Ay believes that some may want to return back to their petit bourgeois lives, but that’s only a part of the struggle against one’s class interests – a test, even, to see if they can fully commit themselves to the struggle and serve the people. It’s meant to be hard, but it’s an obstacle that needs to be overcome.

In defense of the negative stereotypes of communism, Ay said the ideology has been largely targeted by black propaganda over the years. But she said the core of communism is one of genuine social change.

“In the midst of intensifying struggles in cheap labor and docile working conditions, militarization in the countryside, exploitation at large even in the middle forces, no exploited would ever refuse genuine social change,” she said. 

De Leon agrees with the notion that many have yet to understand what communism truly means, and argues that there is nothing wrong with what activists are fighting for. In the long run, all they want is a society wherein there is justice for everyone.

Worth fighting for

In the modern day, activists are still immensely misunderstood. Many think that they hope to bring violence and disorganization into the Philippines, but their mission is quite the opposite.

At Anakbayan Morayta, for example, Ay and the rest of her collective fight to raise awareness about their education campaign and other national issues. Most recently, they sought to bring  attention to the increase in tuition and other fees in schools as well as to the Maharlika Investment Fund, deeming the latter to be the number one issue that would affect the masses. 

Anakbayan and De Leon’s collective seek to make known the issue of red-tagging in the Philippines, aiming to help others understand what exactly it is and why it’s such a big deal. They also hope to show the people the state of each sector in the Philippines, and the things that need to be done to achieve a society that’s truly free.

To those itching to make a change in the world, De Leon and Ay encourage them to reach out to their local national democratic mass organization. 

Ay said contradictions are a part of the collective struggle, whether you’re a full-time activist or a part-time one. And there’s no small or big contribution when it comes to serving the masses; in her words, activism is the antithesis of individualism, and you’ll always have someone to help you come hell or high water.
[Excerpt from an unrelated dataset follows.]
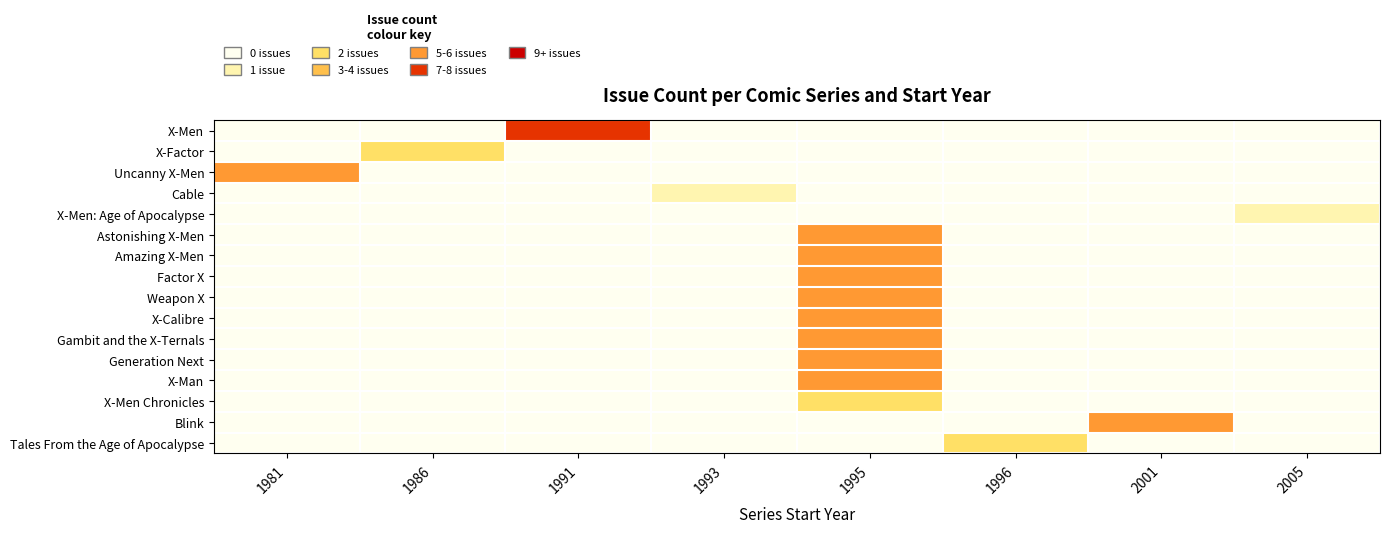

Which series has the largest range (max minus min)?

X-Men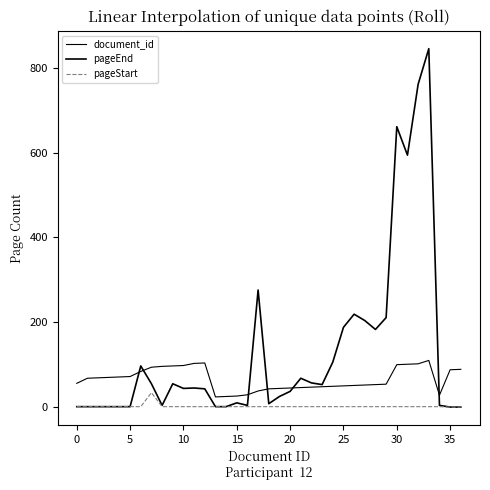

What is the difference between the second highest and second lowest values in the pageStart series?

1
De Leon said that while deciding to be an activist may not be easy, it’s important to focus on why you’re doing what you’re doing, and who exactly you’re doing it for. There’s nothing wrong with feeling nervous or scared, but you need to overcome that eventually if you want to be of help to the masses, she said. 

“Wag tayong matakot na subukan ang mga bagay na alam nating para sa ikabubuti ng mas nakararami. Kasama ng ating mga prinsipyo, maiigpawan natin ang lahat ng kontradiksyon,” she said. 

* Ay has asked that her real name be withheld for privacy and security purposes.